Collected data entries
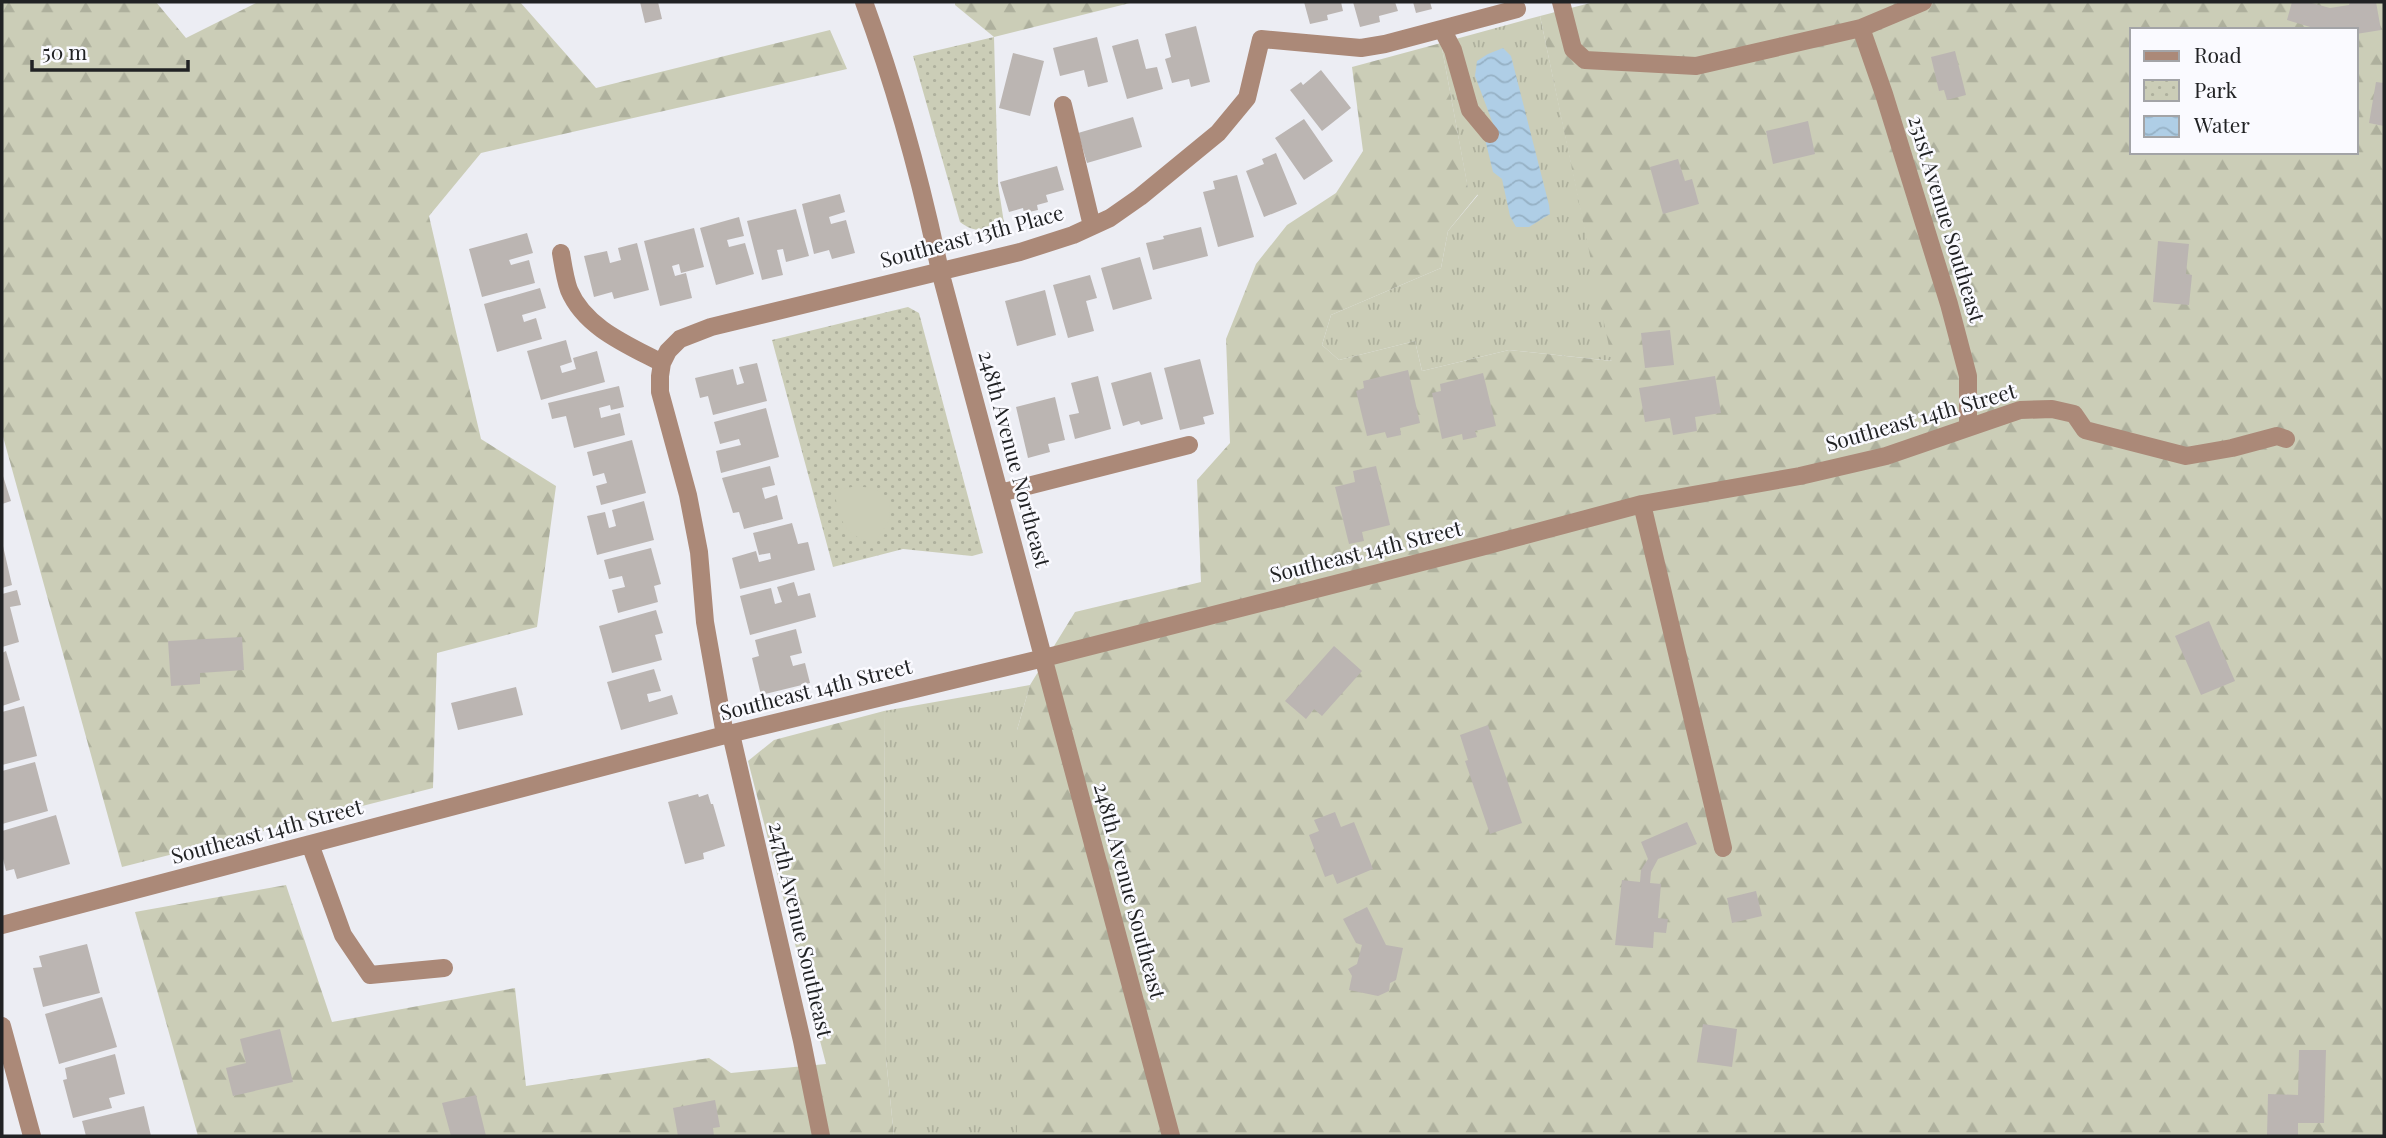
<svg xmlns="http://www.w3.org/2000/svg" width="2386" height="1138" viewBox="0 0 2386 1138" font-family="'Playfair Display',serif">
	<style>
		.grass { fill: url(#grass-tufts) }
		.forest { fill: url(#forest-firs); fill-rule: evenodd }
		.park { fill: url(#park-dots) }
		.pitch { fill: #cbcdb7 }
		.water { fill: url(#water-waves) }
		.building { fill: #bbb5b2 }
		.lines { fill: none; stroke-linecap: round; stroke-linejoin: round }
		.minor { stroke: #ab8978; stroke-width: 18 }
		.labels { text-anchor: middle; stroke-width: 5; stroke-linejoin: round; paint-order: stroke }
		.street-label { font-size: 21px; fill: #212224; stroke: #fafaff }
	</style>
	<defs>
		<pattern id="grass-tufts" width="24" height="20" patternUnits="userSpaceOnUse" patternTransform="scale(1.75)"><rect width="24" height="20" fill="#cbcdb7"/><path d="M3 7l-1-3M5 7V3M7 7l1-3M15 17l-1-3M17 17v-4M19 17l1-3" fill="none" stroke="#aeb09d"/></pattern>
		<pattern id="forest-firs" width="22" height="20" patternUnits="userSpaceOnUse" patternTransform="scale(1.75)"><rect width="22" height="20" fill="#cbcdb7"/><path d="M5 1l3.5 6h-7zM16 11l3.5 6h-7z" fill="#aeb09d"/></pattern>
		<pattern id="park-dots" width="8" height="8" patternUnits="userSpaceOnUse" patternTransform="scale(1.75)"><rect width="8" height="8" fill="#cbcdb7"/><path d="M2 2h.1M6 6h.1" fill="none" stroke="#aeb09d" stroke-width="1.8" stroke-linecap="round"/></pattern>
		<pattern id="water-waves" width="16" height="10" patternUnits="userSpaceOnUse" patternTransform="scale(1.75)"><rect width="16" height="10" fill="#afcee6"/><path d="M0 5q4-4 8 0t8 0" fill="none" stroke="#96b1c5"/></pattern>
	</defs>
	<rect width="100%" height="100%" fill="#ecedf3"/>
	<!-- grass -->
	<path class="grass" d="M1540,16l73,345 -104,-11 -87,21 -7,-30 -76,19 -17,-15 9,-30 110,-47 7,-37 30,-36 -10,-6 -27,-146z
		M1030,685l-13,45v406h-123l-8,-77 -2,-348z"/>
	<!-- forest -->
	<path class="forest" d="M2,2h154l30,36 72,-36h262l76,86 234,-58 17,39 -366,84 -52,63 52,223 75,47 -19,141 -100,26 -4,135 -311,79 -120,-434z
		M955,2h179l-140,35 -39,-32z
		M1594,2h790v1134h-1367v-406l13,-45 45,-73 126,-30 -4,-102 33,-37 -4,-104 30,-75 31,-39 49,-32 27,-42 -11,-84 89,-24 27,145 10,6 -30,37 -7,37 -110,47 -9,30 17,15 76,-19 7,30 87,-21 103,11 -72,-345zM2132,30h224v122h-224z
		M884,711l2,348 8,77h-696l-63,-224 151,-27 46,137 183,-34 11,98 183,-28 22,15 95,-9 -78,-303 26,-21z"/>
	<!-- park -->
	<path class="park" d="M994,37l4,147 6,39c-19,6 -27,12 -44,-1l-47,-166z
		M908,307l11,6 64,240 -11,3 -69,-7 -70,18 -61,-227z"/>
	<!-- pitch -->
	<path class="pitch" d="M852,487c17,-1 28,1 38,15l-1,19 -15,22c-29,-6 -37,-25 -39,-53z"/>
	<!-- water -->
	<path class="water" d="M1503,48l8,8 38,149 1,9 -21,13h-13l-6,-11 -8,-37 -9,-7 -8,-33 10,-10 -20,-53 2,-15 11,-7z"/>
	<!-- building -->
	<path class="building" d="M640,2h18l4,17 -17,4z
		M1304,2h37l2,9 -16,4 1,5 -18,4z
		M1353,2h42l3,9 -19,5 1,6 -20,5z
		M1413,2h17l2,7 -16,4z
		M2292,2h16l22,6 19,-3 1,-3h26l5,28 -25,4v-4h-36l-33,-10z
		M1196,26l14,56 -19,5 -2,-8 -17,4 -7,-24 6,-2 -6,-23z
		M1097,37l11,45 -20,5 -4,-17 -24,6 -7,-28z
		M1138,39l8,30 11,-2 6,22 -36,10 -15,-53z
		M1955,51l11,44 -19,5 -3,-10 -5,1 -8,-34z
		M1013,53l31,8 -14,55 -31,-8z
		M1321,70l30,38 -29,23 -32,-41 11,-8 2,3z
		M2376,82l8,1v43l-15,-3z
		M1133,117l9,30 -55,16 -9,-30z
		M1304,119l29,42 -29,19 -29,-42z
		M1808,121l7,33 -42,10 -7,-33z
		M1276,153l21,51 -33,13 -18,-46 18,-7 -2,-5z
		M1678,159l7,22 7,-2 7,25 -36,10 -13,-47z
		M1057,166l7,24 -18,5 2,7 -11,3 1,5 -14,3 -1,-5 -14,4 -9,-30z
		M1237,175l17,62 -36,10 -15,-55 12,-3 -2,-8z
		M840,194l5,18 -16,5 2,7 15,-4 9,33 -23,6 -3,-9 -15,4 -12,-50z
		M796,209l13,47 -23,6 -3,-13 -6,1 6,25 -21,5 -15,-59z
		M739,217l5,19 -17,4 2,7 16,-4 9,31 -38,11 -16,-57z
		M1201,227l7,29 -55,14 -7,-27 18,-4 -1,-3z
		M694,228l10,39 -23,6 -2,-9 -7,2 3,10 11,-3 6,25 -32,8 -16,-65z
		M527,233l6,20 -24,7 2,5 18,-5 6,23 -53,14 -13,-48z
		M2158,241l31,3 -3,30 6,1 -3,30 -36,-3z
		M637,243l12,47 -35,9 -2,-7 -18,5 -10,-41 23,-5 3,12 11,-3 -3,-12z
		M1140,257l12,42 -39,11 -12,-42z
		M1090,275l7,23 -11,3 8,30 -26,7 -15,-53z
		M540,288l6,20 -24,7 2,7 12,-4 6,21 -45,13 -13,-48z
		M1045,290l11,45 -39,11 -12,-45z
		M1670,330l4,35 -29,3 -4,-35z
		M566,340l6,22 -12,4 2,7 14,-4 -3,-11 24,-7 8,31 -64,18 -14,-49z
		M1200,359l14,55 -11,3 2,7 -25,6 -16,-62z
		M757,363l10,38 -54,14 -5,-19 -8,2 -5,-20 38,-9 4,16 7,-2 -5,-16z
		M1408,370l12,53 -20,5 1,7 -14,3 -2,-6 -18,4 -11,-45 8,-3 -1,-7z
		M1151,372l12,47 -22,6 -2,-4 -16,5 -12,-43z
		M1483,373l13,53 -21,5 2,6 -14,3 -1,-6 -20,5 -10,-46 9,-2 -1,-7z
		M1098,376l13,53 -36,10 -6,-24 10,-2 -8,-30z
		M1715,376l6,37 -26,4 2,14 -24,4 -3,-17 -25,4 -6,-34z
		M619,386l5,21 -13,3 -1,-5 -11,3 2,10 19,-5 5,22 -51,13 -8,-32 -14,3 -4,-16z
		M1055,397l10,43 -17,4 2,8 -22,6 -12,-51z
		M766,408l13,49 -58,16 -5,-22 25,-6 -2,-6 -19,5 -6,-22z
		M632,440l14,53 -45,12 -5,-19 11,-3 -3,-10 -11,3 -6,-24z
		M770,466l5,19 -13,3 3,11 12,-4 6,24 -39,10 -5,-17 -6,1 -11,-35z
		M1376,466l14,59 -28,7 2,9 -15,3 -14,-57 20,-5 -2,-11z
		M2,473l9,28 -9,3z
		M644,501l10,39 -57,15 -10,-39 18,-4 4,16 7,-2 -4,-16z
		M792,523l6,21 10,-2 7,28 -75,19 -8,-31 24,-7 3,11 12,-3 -1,-6 -11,2 -6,-22z
		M3,546l9,39 -10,3v-41z
		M651,548l10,36 -7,2 4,16 -40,11 -6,-23 13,-3 -3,-11 -13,3 -5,-19z
		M794,582l4,14 12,-3 6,24 -66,18 -10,-39 31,-8 4,16 7,-2 -5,-15z
		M17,590l4,15 -11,2 9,35 -17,5v-53z
		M656,610l7,23 -8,2 7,25 -50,13 -13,-47z
		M2209,621l26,60 -34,14 -26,-59z
		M796,629l6,24 -12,3 3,10 12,-3 5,20 -49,12 -9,-37 7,-2 -4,-16z
		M242,637l2,33 -44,3v11l-29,2 -3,-45z
		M1334,646l28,25 -40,45 -8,-7 -8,10 -21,-18z
		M6,651l14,49 -18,6v-53z
		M654,669l7,22 -14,3 2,8 23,-7 6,19 -57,16 -14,-48z
		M516,687l7,28 -65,15 -7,-27z
		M24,706l13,50 -35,9v-53z
		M1488,725l34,98 -32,11 -25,-73 3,-1 -8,-25z
		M35,762l13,49 -46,13v-53z
		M698,794l1,3 9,-3 3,10h2l12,42 -22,7 1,6 -19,5 -17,-62z
		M1335,812l6,15 13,-5 19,47 -36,15 -4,-10 -8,3 -16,-42 10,-4 -5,-11z
		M56,815l14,49 -53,15 -3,-10 -8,2 -4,-16v-24z
		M1687,822l10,22 -39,15 -7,13 -1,11 11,1 -3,34 10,1 -2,14 -12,-1 -1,16 -38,-3 7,-65 18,2 1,-12 7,-11 -7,-17z
		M1756,891l6,25 -30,7 -5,-25z
		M1367,907l19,38 17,3 -7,32 -6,3 -1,8 -11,5 -29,-6 3,-14 -4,-7 9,-5 5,-19 -6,-2 -13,-24z
		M87,944l13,49 -57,14 -10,-39 9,-1 -3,-11z
		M102,997l15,50 -58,17 -14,-50z
		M1703,1024l34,5 -5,38 -35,-5z
		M280,1029l13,53 -60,14 -7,-28 20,-5 -6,-24z
		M2299,1050h27l-2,73h-26v13h-31l1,-42 30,1z
		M115,1054l10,40 -16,4 3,10 -39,10 -10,-38 4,-1 -2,-11z
		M476,1095l10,41h-35l-9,-33z
		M715,1100l5,27 -7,1 1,8h-36l-5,-28z
		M144,1106l7,30h-65l-4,-15z"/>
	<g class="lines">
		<!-- minor -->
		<path class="minor" d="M864,2c32,87 57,179 76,269l231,865
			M1561,2l12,47 12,11 111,6 165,-38 62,-26
			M1861,28l23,66 65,210 19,72v51
			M1442,29l11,21 17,60 20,24
			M1063,105l29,121
			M561,253c2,12 4,26 8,37 16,38 59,55 93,73
			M1000,493l189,-48
			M1642,504l81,344
			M731,734l71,307 19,95
			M725,735l-20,-113 -6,-70 -11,-57 -28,-103v-16l2,-13 6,-12 12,-12 31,-12 309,-75 53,-17 37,-17 30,-21 78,-64 29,-35 14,-59 100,9 24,-4 132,-35
			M310,844l33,91 27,40 74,-7
			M2,925l723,-190 319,-77 437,-111 161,-43 158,-28 86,-20 134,-46 32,-1 22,5 11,16 101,26 46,-8 45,-12 9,3
			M2,1026l30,110"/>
	</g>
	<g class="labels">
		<!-- street labels -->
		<g class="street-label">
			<text transform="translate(1946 219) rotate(73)" y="7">251st Avenue Southeast</text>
			<text transform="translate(972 237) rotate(-15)" y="7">Southeast 13th Place</text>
			<text transform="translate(1921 418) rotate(-16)" y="7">Southeast 14th Street</text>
			<text transform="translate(1014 459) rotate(75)" y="7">248th Avenue Northeast</text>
			<text transform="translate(1366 552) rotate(-14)" y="7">Southeast 14th Street</text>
			<text transform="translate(816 690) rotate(-14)" y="7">Southeast 14th Street</text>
			<text transform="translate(267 832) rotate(-15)" y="7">Southeast 14th Street</text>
			<text transform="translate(1129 891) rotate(75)" y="7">248th Avenue Southeast</text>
			<text transform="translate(800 930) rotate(77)" y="7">247th Avenue Southeast</text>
		</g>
	</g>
	<!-- border -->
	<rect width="2386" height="1138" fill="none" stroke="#212224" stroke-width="7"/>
	<!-- legend -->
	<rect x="2130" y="28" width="228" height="126" fill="#fafaff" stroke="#a3a4a7" stroke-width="2"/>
	<rect x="2144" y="51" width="35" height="10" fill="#ab8978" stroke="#a3a4a7" stroke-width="2"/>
	<text x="2194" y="63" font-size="21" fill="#212224">Road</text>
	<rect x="2144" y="80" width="35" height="21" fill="url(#park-dots)" stroke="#a3a4a7" stroke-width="2"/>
	<text x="2194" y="98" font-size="21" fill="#212224">Park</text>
	<rect x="2144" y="116" width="35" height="21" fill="url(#water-waves)" stroke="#a3a4a7" stroke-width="2"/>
	<text x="2194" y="133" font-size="21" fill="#212224">Water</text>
	<!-- scale -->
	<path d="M32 60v10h156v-10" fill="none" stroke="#212224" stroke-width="3.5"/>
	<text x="42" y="60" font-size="21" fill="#212224" stroke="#fafaff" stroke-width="5" paint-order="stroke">50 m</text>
</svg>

= THE TASK =
Set down only the lines above that fall between the line holding "M476,1095l10,41h-35l-9,-33z" and the line holding "<!-- legend -->", inclusive, keeping each exact.

= ANSWER BOX =
		M476,1095l10,41h-35l-9,-33z
		M715,1100l5,27 -7,1 1,8h-36l-5,-28z
		M144,1106l7,30h-65l-4,-15z"/>
	<g class="lines">
		<!-- minor -->
		<path class="minor" d="M864,2c32,87 57,179 76,269l231,865
			M1561,2l12,47 12,11 111,6 165,-38 62,-26
			M1861,28l23,66 65,210 19,72v51
			M1442,29l11,21 17,60 20,24
			M1063,105l29,121
			M561,253c2,12 4,26 8,37 16,38 59,55 93,73
			M1000,493l189,-48
			M1642,504l81,344
			M731,734l71,307 19,95
			M725,735l-20,-113 -6,-70 -11,-57 -28,-103v-16l2,-13 6,-12 12,-12 31,-12 309,-75 53,-17 37,-17 30,-21 78,-64 29,-35 14,-59 100,9 24,-4 132,-35
			M310,844l33,91 27,40 74,-7
			M2,925l723,-190 319,-77 437,-111 161,-43 158,-28 86,-20 134,-46 32,-1 22,5 11,16 101,26 46,-8 45,-12 9,3
			M2,1026l30,110"/>
	</g>
	<g class="labels">
		<!-- street labels -->
		<g class="street-label">
			<text transform="translate(1946 219) rotate(73)" y="7">251st Avenue Southeast</text>
			<text transform="translate(972 237) rotate(-15)" y="7">Southeast 13th Place</text>
			<text transform="translate(1921 418) rotate(-16)" y="7">Southeast 14th Street</text>
			<text transform="translate(1014 459) rotate(75)" y="7">248th Avenue Northeast</text>
			<text transform="translate(1366 552) rotate(-14)" y="7">Southeast 14th Street</text>
			<text transform="translate(816 690) rotate(-14)" y="7">Southeast 14th Street</text>
			<text transform="translate(267 832) rotate(-15)" y="7">Southeast 14th Street</text>
			<text transform="translate(1129 891) rotate(75)" y="7">248th Avenue Southeast</text>
			<text transform="translate(800 930) rotate(77)" y="7">247th Avenue Southeast</text>
		</g>
	</g>
	<!-- border -->
	<rect width="2386" height="1138" fill="none" stroke="#212224" stroke-width="7"/>
	<!-- legend -->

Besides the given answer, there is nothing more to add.